=== Selected passage ===
Researchers in several disciplines need to tread carefully over shared landscapes of the past.
History might, as historian
Arnold Toynbee allegedly said, be one damned thing after another, but
historians and archaeologists spend a lot of their time trying to put
those things into the right order. Assistance from science over the
decades has been transformative, but not without difficulty: it took
years for some archaeologists to be won over by radiocarbon dating.
Now, historians and archaeologists are grappling with a new scientific technique. As we discuss in a
News Feature,
the genetic study of ancient DNA is exploding, and the findings are
posing several problems. One is a need for geneticists, archaeologists,
historians and anthropologists to understand exactly how their skills
and insights complement each other’s. It is clear, for example, that
although genetics has useful things to say about the sweep of population
history, the more conventional disciplines provide essential context.
=== Source information ===
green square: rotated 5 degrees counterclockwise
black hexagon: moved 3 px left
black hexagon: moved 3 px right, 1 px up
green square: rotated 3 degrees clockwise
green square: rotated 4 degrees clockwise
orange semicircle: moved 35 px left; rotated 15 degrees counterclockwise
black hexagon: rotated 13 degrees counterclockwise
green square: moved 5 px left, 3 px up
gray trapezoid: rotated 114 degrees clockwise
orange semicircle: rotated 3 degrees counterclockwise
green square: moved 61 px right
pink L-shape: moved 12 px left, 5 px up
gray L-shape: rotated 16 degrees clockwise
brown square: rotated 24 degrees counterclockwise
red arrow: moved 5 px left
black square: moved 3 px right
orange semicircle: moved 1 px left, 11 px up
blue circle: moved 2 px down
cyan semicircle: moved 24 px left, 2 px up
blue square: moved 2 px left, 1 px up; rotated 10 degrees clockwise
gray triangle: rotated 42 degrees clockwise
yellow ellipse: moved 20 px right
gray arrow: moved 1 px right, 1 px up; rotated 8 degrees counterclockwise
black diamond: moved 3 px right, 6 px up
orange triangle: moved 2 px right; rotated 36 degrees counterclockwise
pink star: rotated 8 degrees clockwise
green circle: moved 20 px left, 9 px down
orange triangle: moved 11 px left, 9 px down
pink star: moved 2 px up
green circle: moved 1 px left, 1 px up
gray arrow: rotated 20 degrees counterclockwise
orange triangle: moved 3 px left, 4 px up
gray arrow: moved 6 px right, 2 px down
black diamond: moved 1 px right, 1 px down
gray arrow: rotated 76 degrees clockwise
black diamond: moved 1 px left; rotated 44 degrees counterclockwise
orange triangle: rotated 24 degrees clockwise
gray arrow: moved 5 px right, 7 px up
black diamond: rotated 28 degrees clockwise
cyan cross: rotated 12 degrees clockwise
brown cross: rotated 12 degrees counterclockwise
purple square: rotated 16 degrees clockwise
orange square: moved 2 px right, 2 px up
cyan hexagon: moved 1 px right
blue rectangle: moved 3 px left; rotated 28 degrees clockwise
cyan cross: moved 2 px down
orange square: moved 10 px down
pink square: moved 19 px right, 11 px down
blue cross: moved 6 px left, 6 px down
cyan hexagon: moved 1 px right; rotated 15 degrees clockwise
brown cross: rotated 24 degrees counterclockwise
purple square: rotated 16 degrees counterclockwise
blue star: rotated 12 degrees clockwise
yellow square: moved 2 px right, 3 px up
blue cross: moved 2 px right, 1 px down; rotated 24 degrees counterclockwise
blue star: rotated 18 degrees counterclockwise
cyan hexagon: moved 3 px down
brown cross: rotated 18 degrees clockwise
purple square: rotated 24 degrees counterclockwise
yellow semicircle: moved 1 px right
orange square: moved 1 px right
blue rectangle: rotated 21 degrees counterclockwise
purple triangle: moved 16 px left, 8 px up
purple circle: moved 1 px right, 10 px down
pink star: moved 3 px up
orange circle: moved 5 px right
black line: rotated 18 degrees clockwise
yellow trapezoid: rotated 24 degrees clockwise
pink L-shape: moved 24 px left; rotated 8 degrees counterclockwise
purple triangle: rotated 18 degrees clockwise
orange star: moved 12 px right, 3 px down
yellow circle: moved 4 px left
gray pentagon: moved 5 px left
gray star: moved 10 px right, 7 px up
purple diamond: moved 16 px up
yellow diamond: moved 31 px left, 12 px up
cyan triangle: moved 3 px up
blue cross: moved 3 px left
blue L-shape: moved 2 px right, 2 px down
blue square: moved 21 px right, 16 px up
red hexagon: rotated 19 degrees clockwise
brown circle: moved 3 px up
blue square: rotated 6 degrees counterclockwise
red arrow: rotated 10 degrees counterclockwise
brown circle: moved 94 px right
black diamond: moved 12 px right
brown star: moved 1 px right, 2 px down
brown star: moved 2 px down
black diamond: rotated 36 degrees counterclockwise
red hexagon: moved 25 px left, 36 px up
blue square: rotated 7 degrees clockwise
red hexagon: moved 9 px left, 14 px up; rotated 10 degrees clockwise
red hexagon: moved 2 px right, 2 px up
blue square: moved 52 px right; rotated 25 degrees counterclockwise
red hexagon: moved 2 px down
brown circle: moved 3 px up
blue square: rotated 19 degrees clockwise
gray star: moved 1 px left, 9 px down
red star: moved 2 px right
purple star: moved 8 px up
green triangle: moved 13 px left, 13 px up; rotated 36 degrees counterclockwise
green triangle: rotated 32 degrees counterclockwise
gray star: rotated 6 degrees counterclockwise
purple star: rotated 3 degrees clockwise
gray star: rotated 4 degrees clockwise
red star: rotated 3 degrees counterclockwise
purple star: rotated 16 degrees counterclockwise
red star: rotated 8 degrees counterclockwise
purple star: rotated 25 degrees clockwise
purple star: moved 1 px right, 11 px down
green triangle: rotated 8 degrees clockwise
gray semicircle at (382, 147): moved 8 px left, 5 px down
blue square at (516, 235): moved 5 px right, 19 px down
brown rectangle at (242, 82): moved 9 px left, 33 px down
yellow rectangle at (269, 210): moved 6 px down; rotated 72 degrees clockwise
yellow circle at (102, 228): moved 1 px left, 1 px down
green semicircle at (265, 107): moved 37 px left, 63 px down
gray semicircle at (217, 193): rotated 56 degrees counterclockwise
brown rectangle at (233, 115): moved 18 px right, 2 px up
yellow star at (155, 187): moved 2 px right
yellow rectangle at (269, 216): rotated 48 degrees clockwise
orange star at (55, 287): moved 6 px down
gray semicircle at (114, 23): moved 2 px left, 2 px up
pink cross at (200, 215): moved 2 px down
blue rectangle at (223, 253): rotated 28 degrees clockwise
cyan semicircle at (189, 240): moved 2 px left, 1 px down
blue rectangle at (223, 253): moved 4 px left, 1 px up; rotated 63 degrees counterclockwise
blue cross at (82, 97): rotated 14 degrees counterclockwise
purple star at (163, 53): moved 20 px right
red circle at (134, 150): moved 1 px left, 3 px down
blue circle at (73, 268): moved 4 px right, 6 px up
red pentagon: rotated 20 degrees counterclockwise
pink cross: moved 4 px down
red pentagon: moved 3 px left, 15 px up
===
**What you should do:** Write out the passage on historians and ancient DNA word for word, beginning at the words "History might, as" and stopping after "by radiocarbon dating.".

**Result for this exercise:**
History might, as historian
Arnold Toynbee allegedly said, be one damned thing after another, but
historians and archaeologists spend a lot of their time trying to put
those things into the right order. Assistance from science over the
decades has been transformative, but not without difficulty: it took
years for some archaeologists to be won over by radiocarbon dating.